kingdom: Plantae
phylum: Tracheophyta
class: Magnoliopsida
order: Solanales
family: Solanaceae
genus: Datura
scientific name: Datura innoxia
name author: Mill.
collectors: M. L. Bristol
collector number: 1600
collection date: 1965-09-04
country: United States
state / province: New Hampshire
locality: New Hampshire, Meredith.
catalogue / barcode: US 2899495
※
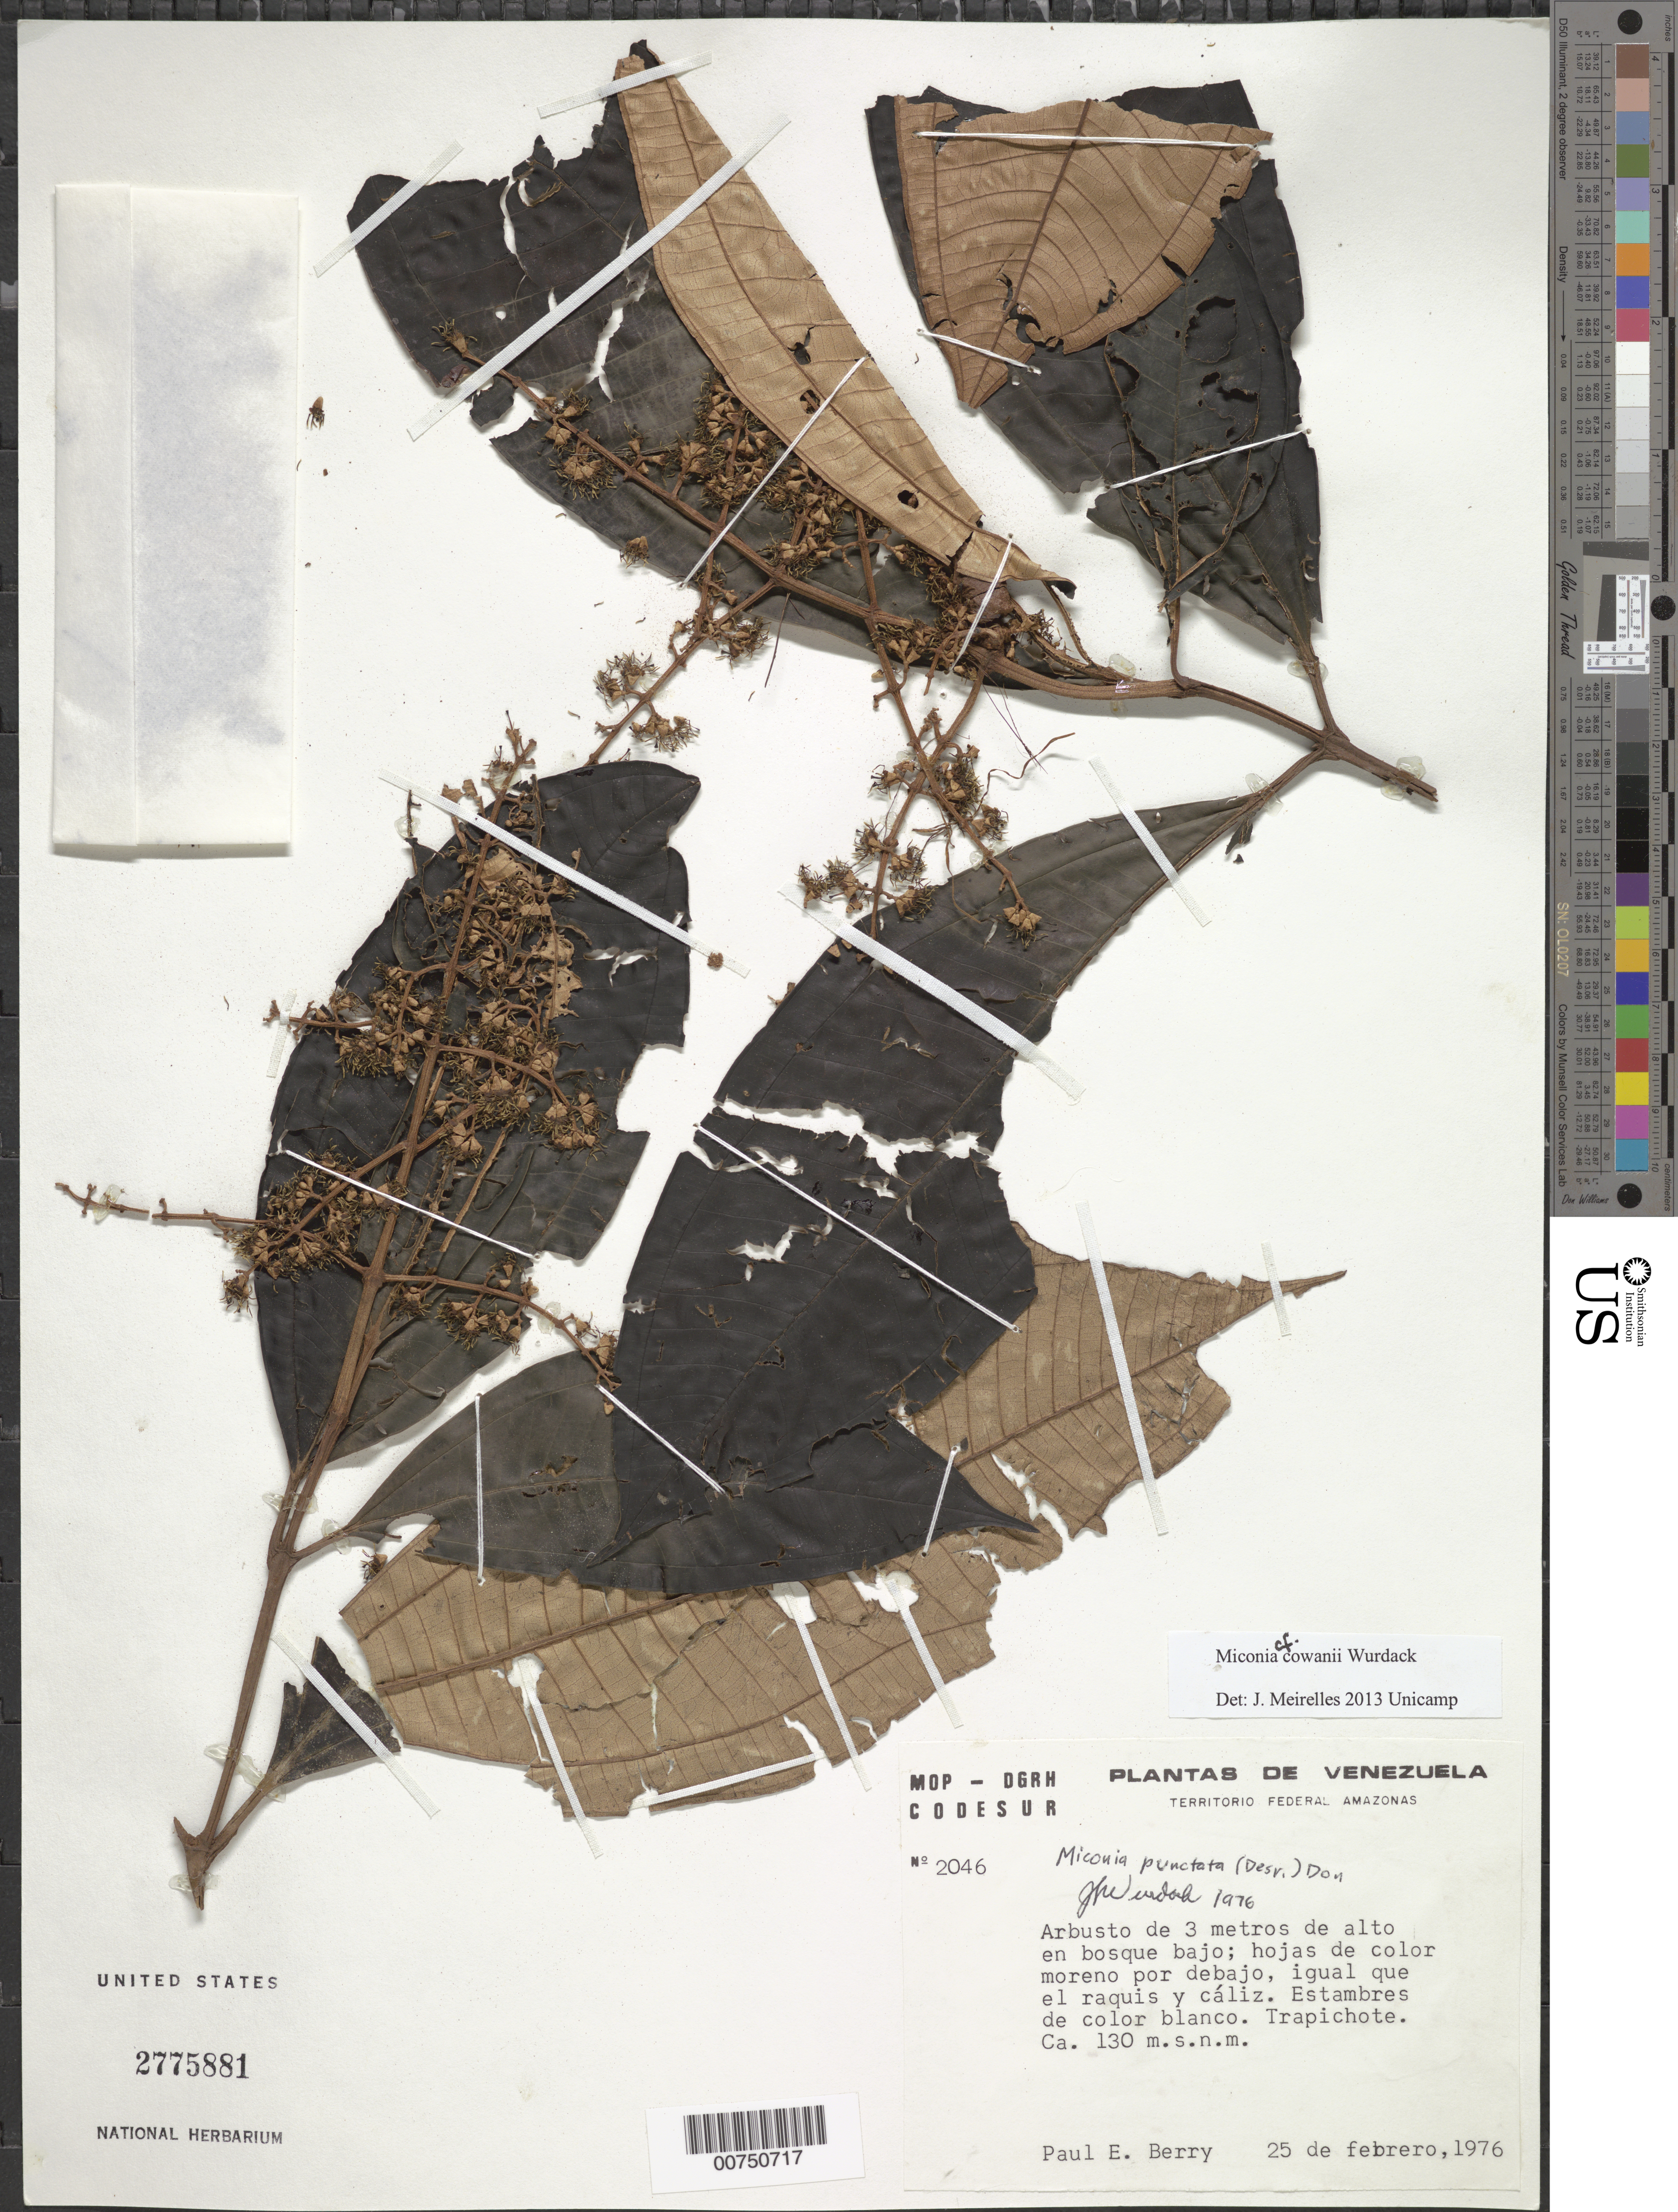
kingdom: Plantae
※
> _Goal of the exercise_
Can you edit the part of the items that opens with the line containing "collectors: M. L. Bristol" and closes with the line containing "locality: New Hampshire, Meredith." so that "collection date" becomes "date collected", with everything else left as it is? Return only those lines.

> _The output_
collectors: M. L. Bristol
collector number: 1600
date collected: 1965-09-04
country: United States
state / province: New Hampshire
locality: New Hampshire, Meredith.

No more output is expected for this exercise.